The biggest challenge facing today’s power system designers
Late changes in requirements are not unusual: Vicor’s recent research found it was the biggest challenge facing today’s power system designers. In a recent project, a manufacturer of scientific instrumentation found that using the Power Component Design Methodology helped them develop an optimized power system, and quickly accommodate changing specifications.

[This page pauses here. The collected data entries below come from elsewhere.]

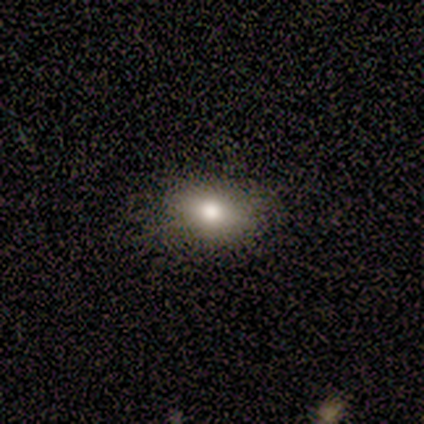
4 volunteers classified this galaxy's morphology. smooth_or_featured: smooth (p=0.75) [alt: star or artifact p=0.25]
how_rounded: in between (p=1.00)
merging: none (p=1.00)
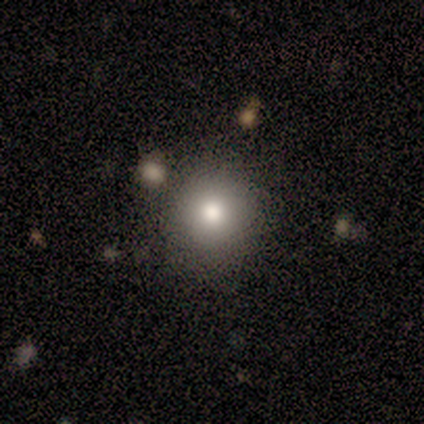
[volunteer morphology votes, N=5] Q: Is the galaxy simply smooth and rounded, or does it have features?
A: smooth — 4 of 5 (80%).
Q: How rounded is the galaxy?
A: round — 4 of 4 (100%).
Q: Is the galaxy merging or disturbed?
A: none — 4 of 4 (100%).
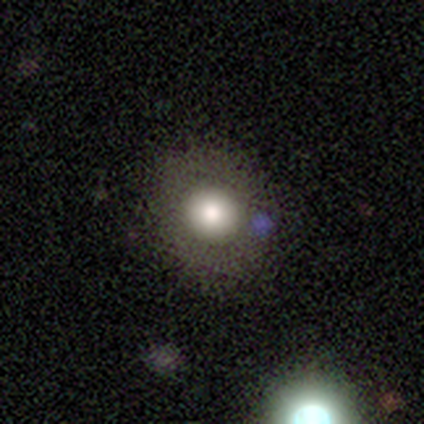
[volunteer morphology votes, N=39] Volunteers were most divided on "smooth or featured": smooth: 67%, star or artifact: 21%, featured or disk: 13%. More confident: how rounded — round (96%); merging — none (90%).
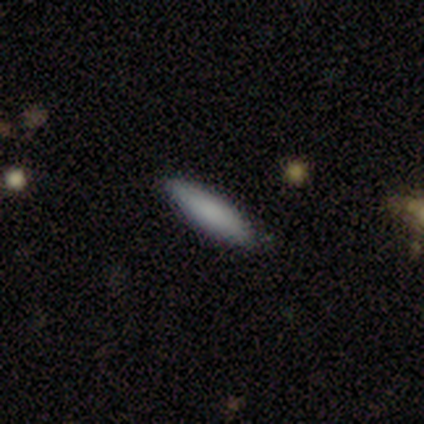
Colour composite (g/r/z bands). It shows a featured or disk galaxy (60%) with a weak bar (50%, tied with no), no spiral arms (100%) and a small central bulge (50%, tied with none). Merging: none (80%).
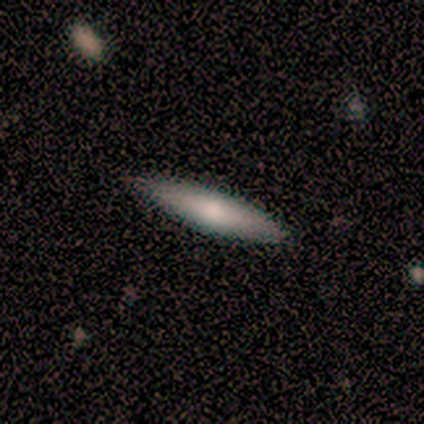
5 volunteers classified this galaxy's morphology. smooth_or_featured: smooth (p=0.60) [alt: featured or disk p=0.20]
how_rounded: cigar-shaped (p=1.00)
merging: none (p=1.00)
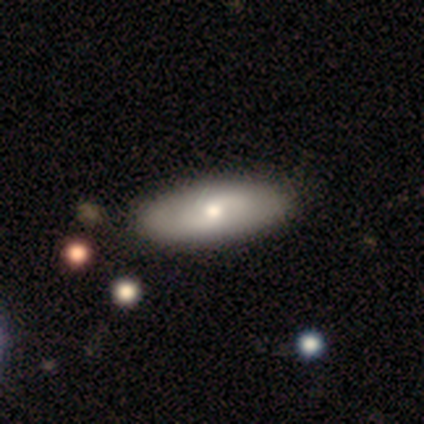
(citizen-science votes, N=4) This appears to be a smooth galaxy with no disk features (75%) that is in between round and cigar-shaped (67%). Merging: none (67%).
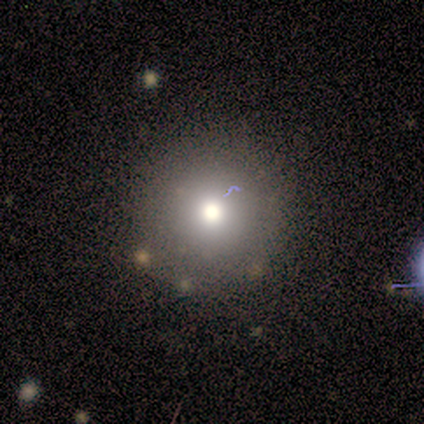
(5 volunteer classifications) smooth-or-featured: smooth: 80% | star or artifact: 20% | featured or disk: 0%
  how-rounded: round: 100% | in between: 0% | cigar-shaped: 0%
  merging: none: 100% | minor disturbance: 0% | major disturbance: 0% | merger: 0%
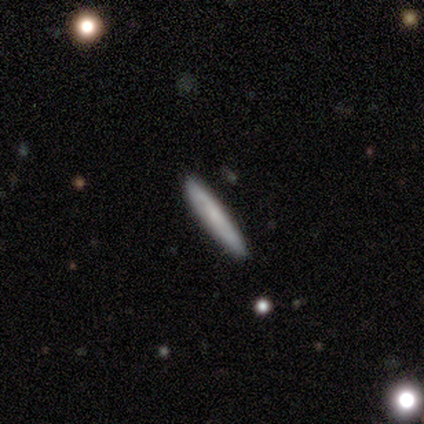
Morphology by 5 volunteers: type=smooth (60%); roundness=cigar-shaped (100%); merging=none (80%).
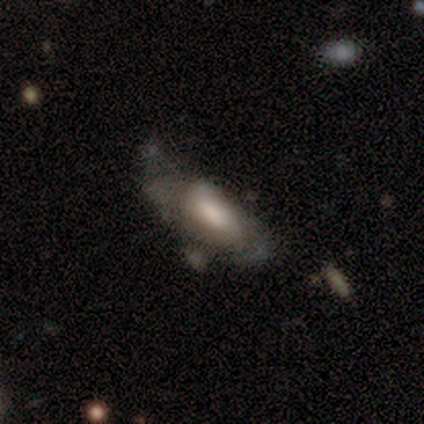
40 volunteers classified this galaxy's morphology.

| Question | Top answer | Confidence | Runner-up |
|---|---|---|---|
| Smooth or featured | featured or disk | 57% | smooth (32%) |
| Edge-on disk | no | 87% | yes (13%) |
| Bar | no | 50% | weak (45%) |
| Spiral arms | yes | 55% | no (45%) |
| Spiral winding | tight | 36% | tied: loose (36%) |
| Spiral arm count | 2 | 55% | can't tell (45%) |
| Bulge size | large | 40% | moderate (25%) |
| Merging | major disturbance | 36% | minor disturbance (31%) |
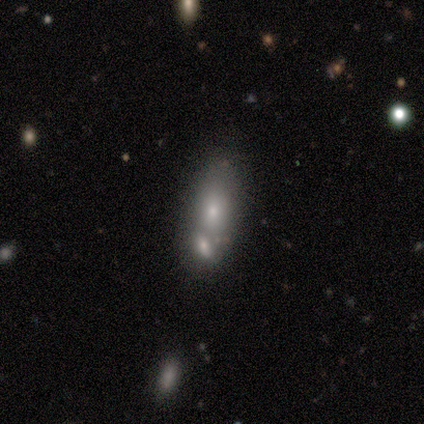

The customer’s product used two sensors to make measurements for DNA analysis, and had previously been powered by a fan-cooled discrete power supply, which needed to provide 12, 2.5 and 3.3V rails for the sensors as well as a 2.5 and two 3.3V rails for housekeeping. The total power requirement was around 200W.
By switching from a discrete supply to a design using power components, including the PFM, AIM and ZVS Buck Regulators, the size of the power system was reduced from 161-64cm,sup>2, a saving of 60%.
During development, however, it became clear that an increase in throughput was required if the product was to remain competitive, and therefore it was decided to increase the number of sensors from two to four. This meant that the current demanded on all three sensor power rails doubled and the total power requirement increased from 200-350W, yet the size of the power system had to remain more or less the same size.
Fortunately, the engineers at this company were able to use the Power Component Design Methodology to meet this late change in specification by simply doubling the number of ZVS Buck regulators used for each power rail from one to two components. This increased the size of the power solution by just 6%, to 67cm2. An equivalent discrete solution would have needed 346cm2: an increase that simply could not be accommodated by the system.
With minimal changes required to the design, and no requirement for forced-air cooling, the design change was made in just two months, allowing the company to launch their product quickly to maximize sales and continue their leadership position in the market.